これさえあれば〝鬼に金棒〟だ。中日・細川成也外野手(24)が5日の巨人戦(バンテリン)に「3番・右翼」で先発出場。決勝打を含むプロ初の猛打賞&2打点でチームの逆転勝利に大貢献した。試合後には大島洋平外野手(37)からバットをもらい、この日の試合で試したことを明かし、竜のベテランに感謝した。

 現役ドラフトでDeNAから移籍した男が新天地で躍動。初回は右前打、4回は左前打と、右に左に安打を重ね、6回は四球で出塁すると、1点を追う第4打席の8回だ。一死二、三塁の好機で中前へ値千金の2点適時打を放ち、逆転に成功。続く石川昂は2号2ラン、さらに福永にもプロ初アーチとなる2ランが飛び出し、この回に一挙6得点を挙げる猛攻撃の呼び水となった。

 ヒーローとなった7年目の細川は「初めて3安打も打つことができたし、今、充実してできている。これからまた勝負が始まると思うので、これからもドラゴンズの戦力になれるように頑張ります」と力強く語った。

 ここまで最良のバットを求めて試行錯誤してきたが、ついにそれを入手。「大島さんのちょっとヘッドが効いているバットをいただいた。3安打も打てたのはそのおかげです」と感謝する。

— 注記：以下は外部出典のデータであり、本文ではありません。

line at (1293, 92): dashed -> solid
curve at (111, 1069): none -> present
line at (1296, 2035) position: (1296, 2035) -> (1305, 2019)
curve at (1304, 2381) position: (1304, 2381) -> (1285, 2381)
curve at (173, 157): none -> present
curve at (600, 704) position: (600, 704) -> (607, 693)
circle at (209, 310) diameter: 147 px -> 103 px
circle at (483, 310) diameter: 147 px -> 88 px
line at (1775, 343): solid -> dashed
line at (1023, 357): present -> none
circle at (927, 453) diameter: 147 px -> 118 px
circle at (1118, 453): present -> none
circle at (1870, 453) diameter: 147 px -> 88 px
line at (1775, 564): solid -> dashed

 新相棒の感触について「前まで使っていた僕のバットはくり抜いてあって、先に重心がない感じでヘッドが効いていなかった。キャンプ中からずっと和田(打撃コーチ)さんに『ヘッドが効いている方が合うよ』と言われていた。いろいろ試してきたが、今日のバットはしっくりきたので良かった」と手応えを口にする。

 5日現在、打率3割2分9厘と打ちまくっている細川だが、2000安打まで残り79本、2度の最多安打を獲得している竜の安打製造機のバットでさらに打ちまくり、打撃陣をけん引するつもりだ。